In later life Hunt's views as a prison reformer hardened. At the time of the 1830 Bedfordshire riots, he with Samuel Charles Whitbread swore in 50 special constables at Bedford. At this period Hunt introduced a stiffer regime in the prison, possibly affected by local disorder, arson and recidivism. A visitor gave in evidence to a House of Lords committee that Hunt did not have the backing of the governors for the changes. In 1835 he testified on poaching to a Select Committee of Parliament, the topic on which he had written to Peel as Home Secretary eight years before, with his view that the offences were treated too severely, and the magistrates were biased in favour of game preservation, a point expressed by Henry Brougham in parliament in 1828.

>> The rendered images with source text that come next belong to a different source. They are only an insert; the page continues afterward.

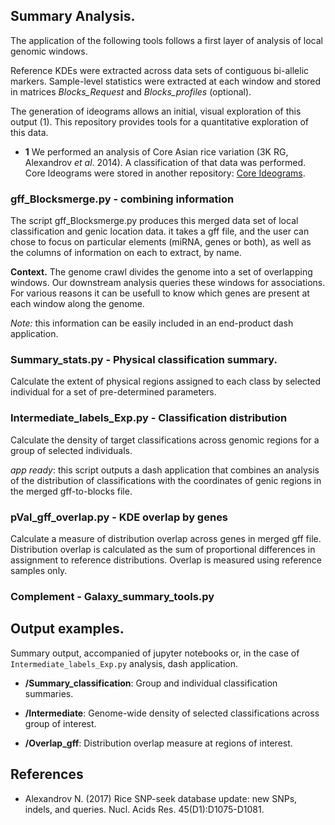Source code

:
## Summary Analysis.

The application of the following tools follows a first layer of analysis of local genomic windows.

Reference KDEs were extracted across data sets of contiguous bi-allelic markers. Sample-level statistics
were extracted at each window and stored in matrices *Blocks_Request* and *Blocks_profiles* (optional).

The generation of ideograms allows an initial, visual exploration of this output (1). This repository 
provides tools for a quantitative exploration of this data.

- **1** We performed an analysis of Core Asian rice variation (3K RG, Alexandrov *et al*. 2014). A classification
of that data was performed. Core Ideograms were stored in another repository: [Core Ideograms](https://imgur.com/a/lpD0r31).

### gff_Blocksmerge.py - combining information 

The script gff_Blocksmerge.py produces this merged data set of local classification and genic location data. it takes a gff file, 
and the user can chose to focus on particular elements (miRNA, genes or both), as well as the columns of information on each 
to extract, by name.

**Context.** The genome crawl divides the genome into a set of overlapping windows. Our downstream analysis queries these windows for associations. 
For various reasons it can be usefull to know which genes are present at each window along the genome. 

*Note:* this information can be easily included in an end-product dash application.


### Summary_stats.py - Physical classification summary.

Calculate the extent of physical regions assigned to each class by selected individual for a set of pre-determined
parameters.

### Intermediate_labels_Exp.py - Classification distribution

Calculate the density of target classifications across genomic regions for a group of selected individuals.

*app ready*: this script outputs a dash application that combines an analysis of the distribution of classifications
with the coordinates of genic regions in the merged gff-to-blocks file.

### pVal_gff_overlap.py - KDE overlap by genes

Calculate a measure of distribution overlap across genes in merged gff file. Distribution overlap is calculated
as the sum of proportional differences in assignment to reference distributions. Overlap is measured using 
reference samples only. 

### Complement - Galaxy_summary_tools.py

## Output examples.

Summary output, accompanied of jupyter notebooks or, in the case of `Intermediate_labels_Exp.py` analysis, dash application.

- **/Summary_classification**: Group and individual classification summaries.

- **/Intermediate**: Genome-wide density of selected classifications across group of interest.

- **/Overlap_gff**: Distribution overlap measure at regions of interest.


## References

- Alexandrov N. (2017) Rice SNP-seek database update: new SNPs, indels, and queries. Nucl. Acids Res. 45(D1):D1075-D1081.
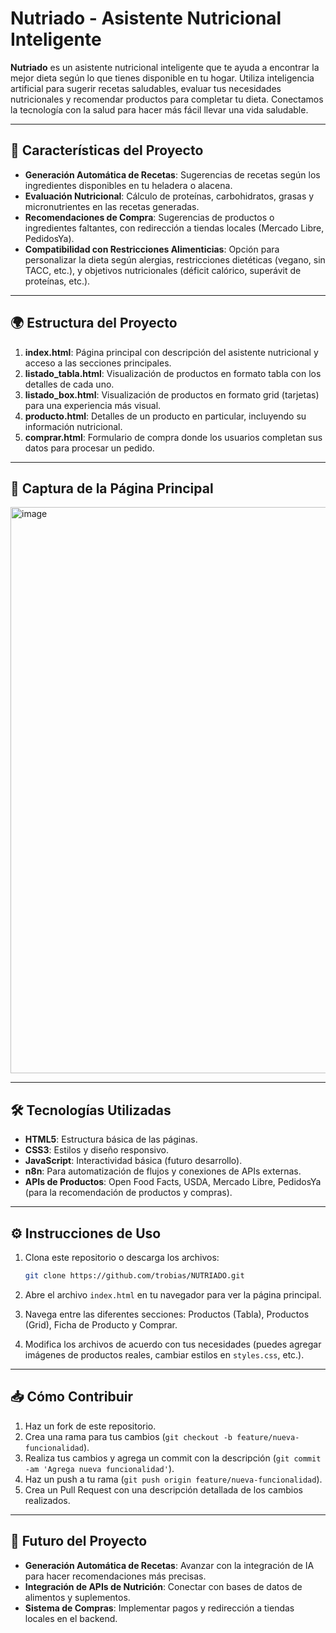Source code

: # Nutriado - Asistente Nutricional Inteligente

**Nutriado** es un asistente nutricional inteligente que te ayuda a encontrar la mejor dieta según lo que tienes disponible en tu hogar. Utiliza inteligencia artificial para sugerir recetas saludables, evaluar tus necesidades nutricionales y recomendar productos para completar tu dieta. Conectamos la tecnología con la salud para hacer más fácil llevar una vida saludable.

---

## 🚀 Características del Proyecto

* **Generación Automática de Recetas**: Sugerencias de recetas según los ingredientes disponibles en tu heladera o alacena.
* **Evaluación Nutricional**: Cálculo de proteínas, carbohidratos, grasas y micronutrientes en las recetas generadas.
* **Recomendaciones de Compra**: Sugerencias de productos o ingredientes faltantes, con redirección a tiendas locales (Mercado Libre, PedidosYa).
* **Compatibilidad con Restricciones Alimenticias**: Opción para personalizar la dieta según alergias, restricciones dietéticas (vegano, sin TACC, etc.), y objetivos nutricionales (déficit calórico, superávit de proteínas, etc.).

---

## 🌍 Estructura del Proyecto

1. **index.html**: Página principal con descripción del asistente nutricional y acceso a las secciones principales.
2. **listado\_tabla.html**: Visualización de productos en formato tabla con los detalles de cada uno.
3. **listado\_box.html**: Visualización de productos en formato grid (tarjetas) para una experiencia más visual.
4. **producto.html**: Detalles de un producto en particular, incluyendo su información nutricional.
5. **comprar.html**: Formulario de compra donde los usuarios completan sus datos para procesar un pedido.

---

## 📸 Captura de la Página Principal

<img width="1911" height="906" alt="image" src="https://github.com/user-attachments/assets/d3485893-07a7-4b51-93e9-19edcebf4102" />


---

## 🛠️ Tecnologías Utilizadas

* **HTML5**: Estructura básica de las páginas.
* **CSS3**: Estilos y diseño responsivo.
* **JavaScript**: Interactividad básica (futuro desarrollo).
* **n8n**: Para automatización de flujos y conexiones de APIs externas.
* **APIs de Productos**: Open Food Facts, USDA, Mercado Libre, PedidosYa (para la recomendación de productos y compras).

---

## ⚙️ Instrucciones de Uso

1. Clona este repositorio o descarga los archivos:

   ```bash
   git clone https://github.com/trobias/NUTRIADO.git
   ```
2. Abre el archivo `index.html` en tu navegador para ver la página principal.
3. Navega entre las diferentes secciones: Productos (Tabla), Productos (Grid), Ficha de Producto y Comprar.
4. Modifica los archivos de acuerdo con tus necesidades (puedes agregar imágenes de productos reales, cambiar estilos en `styles.css`, etc.).

---

## 📥 Cómo Contribuir

1. Haz un fork de este repositorio.
2. Crea una rama para tus cambios (`git checkout -b feature/nueva-funcionalidad`).
3. Realiza tus cambios y agrega un commit con la descripción (`git commit -am 'Agrega nueva funcionalidad'`).
4. Haz un push a tu rama (`git push origin feature/nueva-funcionalidad`).
5. Crea un Pull Request con una descripción detallada de los cambios realizados.

---

## 📅 Futuro del Proyecto

* **Generación Automática de Recetas**: Avanzar con la integración de IA para hacer recomendaciones más precisas.
* **Integración de APIs de Nutrición**: Conectar con bases de datos de alimentos y suplementos.
* **Sistema de Compras**: Implementar pagos y redirección a tiendas locales en el backend.



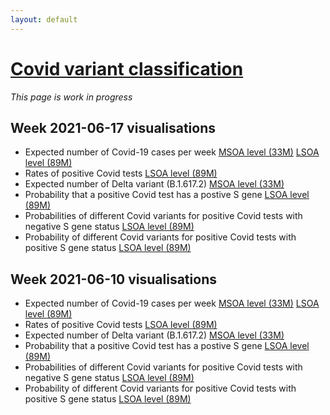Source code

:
 ```yaml
---
layout: default
---
```


# [Covid variant classification](index-variant-classification)

*This page is work in progress*

## Week 2021-06-17 visualisations

- Expected number of Covid-19 cases per week  [MSOA level (33M)](https://gws-access.jasmin.ac.uk/public/covid19/maps_week_2021-06-17/ECases-inla-2021-06-17_msoa.html) [LSOA level (89M)](https://gws-access.jasmin.ac.uk/public/covid19/maps_week_2021-06-17/ECases-inla-2021-06-17.html)
- Rates of positive Covid tests [LSOA level (89M)](https://gws-access.jasmin.ac.uk/public/covid19/maps_week_2021-06-17/CovidRates-inla-2021-06-17.html)
- Expected number of Delta variant (B.1.617.2) [MSOA level (33M)](https://gws-access.jasmin.ac.uk/public/covid19/maps_week_2021-06-17/EB.1.617.2-inla-2021-06-17_msoa.html)
- Probability that a positive Covid test has a postive S gene [LSOA level (89M)](https://gws-access.jasmin.ac.uk/public/covid19/maps_week_2021-06-17/PSplus-inla-2021-06-17.html)
- Probabilities of different Covid variants for positive Covid tests with negative S gene status [LSOA level (89M)](https://gws-access.jasmin.ac.uk/public/covid19/maps_week_2021-06-17/PVgivenSminus-inla-2021-06-17.html)
- Probability of different Covid variants for positive Covid tests with positive S gene status [LSOA level (89M)](https://gws-access.jasmin.ac.uk/public/covid19/maps_week_2021-06-17/PVgivenSplus-inla-2021-06-17.html)


## Week 2021-06-10 visualisations

- Expected number of Covid-19 cases per week  [MSOA level (33M)](https://gws-access.jasmin.ac.uk/public/covid19/maps_week_2021-06-10/ECases-inla-2021-06-10_msoa.html) [LSOA level (89M)](https://gws-access.jasmin.ac.uk/public/covid19/maps_week_2021-06-10/ECases-inla-2021-06-10.html)
- Rates of positive Covid tests [LSOA level (89M)](https://gws-access.jasmin.ac.uk/public/covid19/maps_week_2021-06-10/CovidRates-inla-2021-06-10.html)
- Expected number of Delta variant (B.1.617.2) [MSOA level (33M)](https://gws-access.jasmin.ac.uk/public/covid19/maps_week_2021-06-10/EB.1.617.2-inla-2021-06-10_msoa.html)
- Probability that a positive Covid test has a postive S gene [LSOA level (89M)](https://gws-access.jasmin.ac.uk/public/covid19/maps_week_2021-06-10/PSplus-inla-2021-06-10.html)
- Probabilities of different Covid variants for positive Covid tests with negative S gene status [LSOA level (89M)](https://gws-access.jasmin.ac.uk/public/covid19/maps_week_2021-06-10/PVgivenSminus-inla-2021-06-10.html)
- Probability of different Covid variants for positive Covid tests with positive S gene status [LSOA level (89M)](https://gws-access.jasmin.ac.uk/public/covid19/maps_week_2021-06-10/PVgivenSplus-inla-2021-06-10.html)
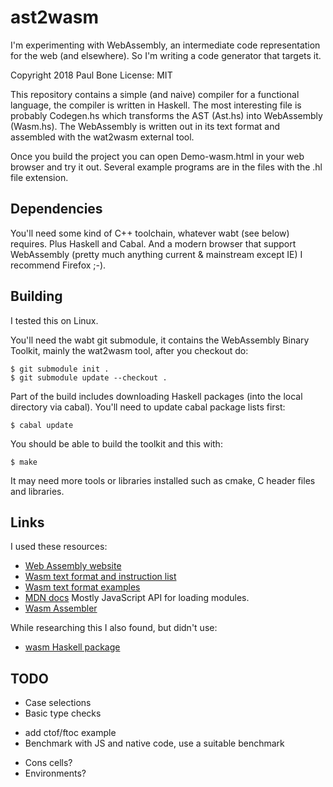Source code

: 
# ast2wasm

I'm experimenting with WebAssembly, an intermediate code representation for
the web (and elsewhere).  So I'm writing a code generator that targets it.

Copyright 2018 Paul Bone
License: MIT

This repository contains a simple (and naive) compiler for a functional
language, the compiler is written in Haskell.  The most interesting file is
probably Codegen.hs which transforms the AST (Ast.hs) into WebAssembly
(Wasm.hs).  The WebAssembly is written out in its text format and assembled
with the wat2wasm external tool.

Once you build the project you can open Demo-wasm.html in your web browser
and try it out.  Several example programs are in the files with the .hl
file extension.


## Dependencies

You'll need some kind of C++ toolchain, whatever wabt (see below) requires.
Plus Haskell and Cabal.  And a modern browser that support WebAssembly
(pretty much anything current & mainstream except IE) I recommend Firefox
;-).


## Building

I tested this on Linux.

You'll need the wabt git submodule, it contains the WebAssembly Binary
Toolkit, mainly the wat2wasm tool,  after you checkout do:

    $ git submodule init .
    $ git submodule update --checkout .

Part of the build includes downloading Haskell packages (into the local
directory via cabal).  You'll need to update cabal package lists first:

    $ cabal update

You should be able to build the toolkit and this with:

    $ make

It may need more tools or libraries installed such as cmake, C header files
and libraries.


## Links

I used these resources:

 * [Web Assembly website](http://webassembly.org)
 * [Wasm text format and instruction list](https://webassembly.github.io/spec/core/text/instructions.html)
 * [Wasm text format examples](https://github.com/WebAssembly/spec/tree/master/test/core)
 * [MDN docs](https://developer.mozilla.org/en-US/docs/WebAssembly) Mostly
  JavaScript API for loading modules.
 * [Wasm Assembler](https://github.com/webassembly/wabt)

While researching this I also found, but didn't use:

 * [wasm Haskell package](https://hackage.haskell.org/package/wasm)


## TODO

 + Case selections
 + Basic type checks
 * add ctof/ftoc example
 * Benchmark with JS and native code, use a suitable benchmark
 + Cons cells?
 + Environments?


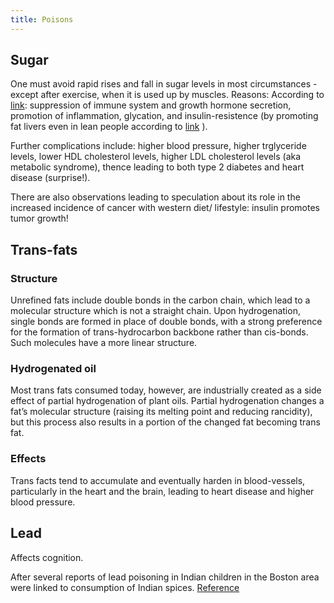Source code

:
 ```yaml
---
title: Poisons
---
```


## Sugar

One must avoid rapid rises and fall in sugar levels in most
circumstances - except after exercise, when it is used up by muscles.
Reasons: According to
[link](http://nutritiondiva.quickanddirtytips.com/how-sugar-affects-your-body.aspx):
suppression of immune system and growth hormone secretion, promotion of
inflammation, glycation, and insulin-resistence (by promoting fat livers
even in lean people according to
[link](http://www.nytimes.com/2011/04/17/magazine/mag-17Sugar-t.html?_r=1)
).

Further complications include: higher blood pressure, higher trglyceride
levels, lower HDL cholesterol levels, higher LDL cholesterol levels (aka
metabolic syndrome), thence leading to both type 2 diabetes and heart
disease (surprise\!).

There are also observations leading to speculation about its role in the
increased incidence of cancer with western diet/ lifestyle: insulin
promotes tumor growth\!

## Trans-fats

### Structure
Unrefined fats include double bonds in the carbon chain, which lead to a
molecular structure which is not a straight chain. Upon hydrogenation,
single bonds are formed in place of double bonds, with a strong
preference for the formation of trans-hydrocarbon backbone rather than
cis-bonds. Such molecules have a more linear structure.

### Hydrogenated oil
Most trans fats consumed today, however, are industrially created as a side effect of partial hydrogenation of plant oils. Partial hydrogenation changes a fat’s molecular structure (raising its melting point and reducing rancidity), but this process also results in a portion of the changed fat becoming trans fat. 

### Effects

Trans facts tend to accumulate and eventually harden in blood-vessels,
particularly in the heart and the brain, leading to heart disease and
higher blood pressure.

## Lead

Affects cognition.

After several reports of lead poisoning in Indian children in the Boston
area were linked to consumption of Indian spices.
[Reference](http://www.time.com/time/health/article/0,8599,1971906,00.html)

==Honours, awards and learned societies==
Hunt while in Ireland with the Duke of Bedford was awarded an honorary LL.D. degree by Trinity College, Dublin in 1807. It was incorporated at Cambridge in 1818 (also M.A., Dublin; LL.B. of Dublin, 1807). He was an honorary member of the Dublin Society, and of the Literary and Philosophical Society of Newcastle upon Tyne, and served on the Council of the Society of Antiquaries of London. He was also a member of the Numismatic Society.

==Works==
Hunt wrote two reports for the government based on his intelligence work in the Morea in 1801, the first being more confident about the local forces and their potential to resist invasion than the second. He assessed the local pashas and beys, the voivode of Patras, and Theodosios the dragoman of the Morea. A letter composed by Hunt in 1805, during his detention in France, was the basis of Elgin's Memorandum (1810, anonymous) on the marbles, at least as far as their description was concerned.

As a figure in the scandal Hunt was drawn into the Tweddell remains affair, a controversy over the papers and other possessions of John Tweddell, who had died in 1799 in Athens: one of Hunt's first tasks in Constantinople had concerned these remains. He wrote A Narrative of What Is Known Respecting the Literary Remains of the Late John Tweddell (1816) to support Elgin's self-exculpation in the matter, in reply to The Remains of John Tweddell (1815) issued by Robert Tweddell. He conceded he had copied notes of Tweddell's.

Hunt contributed to the Memoirs Relating to European and Asiatic Turkey of Robert Walpole. He also wrote letterpress for a privately printed 1822 work on the Woburn Abbey marbles, illustrated by drawings of Henry Corbould engraved by Henry Moses.